* **TEXT EXCERPT**:
CIS 2210 - Database Management and Design

Recap of Second Level SQL

Objectives:

This lesson reviews more material about SQL. Objectives important to this lesson:

  1. Retrieving data from more than one table
  2. Using IN and EXISTS
  3. Aliases
  4. Set operations
  5. Using ANY and ALL
  6. Special JOIN operations
Concepts:

Retrieving data from multiple tables also begins with the SELECT command. A query on multiple tables may come in three parts:

SELECT column list
FROM data tables
WHERE relationship between the tables ;

  • SELECT is followed by a list of columns, which may be any columns in the tables being accessed, separated by commas. For columns that are unique to one table, the column name is sufficient. For columns that appear in both tables, use the table.column notation.
  • FROM is followed by the name of the tables to be read, separated by commas.
  • WHERE is not optional if the data being read from tables is based a relation.
    In this case, the WHERE clause must name the columns that form the relationship between the tables, in table.column notation, with an equal sign between them.

* **WORK TO BE COMPLETED**: Extend the SQL recap lesson past its final sentence in the same instructional style, carrying on with multiple-table queries.

* **DATASET EXCERPTS**:

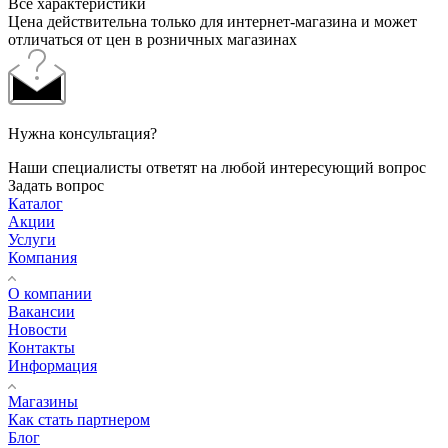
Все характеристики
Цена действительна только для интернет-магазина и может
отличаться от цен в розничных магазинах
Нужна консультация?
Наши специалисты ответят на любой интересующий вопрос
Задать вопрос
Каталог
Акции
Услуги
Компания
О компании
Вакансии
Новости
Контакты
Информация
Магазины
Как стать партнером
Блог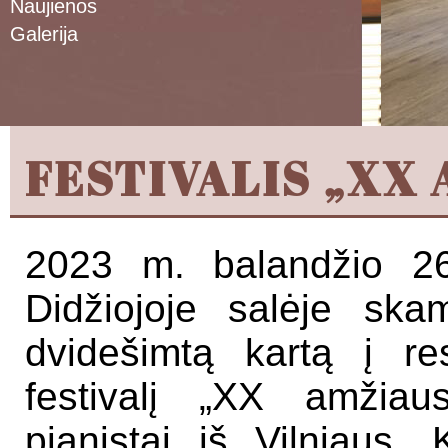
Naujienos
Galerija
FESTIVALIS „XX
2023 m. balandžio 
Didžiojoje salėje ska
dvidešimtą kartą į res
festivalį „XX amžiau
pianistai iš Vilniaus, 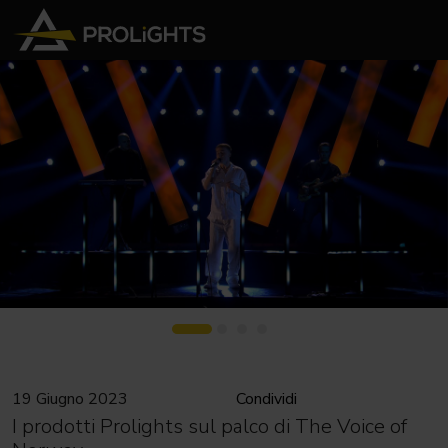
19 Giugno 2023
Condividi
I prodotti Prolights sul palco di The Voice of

...

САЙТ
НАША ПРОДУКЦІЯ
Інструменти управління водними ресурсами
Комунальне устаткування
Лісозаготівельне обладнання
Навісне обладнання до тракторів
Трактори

* **TASK ANSWER**:
    Example: book.BOOK_CODE = wrote.BOOK_CODE;
    This tells the database which rows in one table are supposed to match which rows in the other table. If you don't give it this information, your query result will be full of nonsense.

The WHERE clause must contain a statement of the table relationship when you want data from the second table that relates to the first. The WHERE clause may also contain restrictions. If it does, the statement of relationship is followed by AND, which is followed by your list of restrictions. Format:

SELECT column list
FROM data tables
WHERE a valid relationship between the tables
AND column_name operator comparison_value ;

The IN operator can be used to match against any item in a set of values. The text shows an example that is a variation of the syntax shown above. It is not as clear, but it does about the same thing. The difference is that we are running a nested query. Format:

SELECT column list for second table
FROM second_table
WHERE column in second table that relates to first table IN
(SELECT column in first table that relates to second table
FROM first_table
WHERE column_name operator comparison_value ) ;

This query can also be done with the EXISTS operator. Format:

SELECT column list for second table
FROM second_table
WHERE EXISTS
(SELECT *
FROM first_table
WHERE second_table.column_name = first_table.column_name
AND column_name operator comparison_value ) ;

This runs the inner query on both tables, looking for rows that meet the condition in the final line. The outer query then runs, selecting the columns desired from the second table, retrieving only the rows that match the output of the first query.

It is often useful to link multiple tables in a SELECT query, typically when you want to gather some data from each of them. Although it is lengthy, the process uses the same syntax as other examples.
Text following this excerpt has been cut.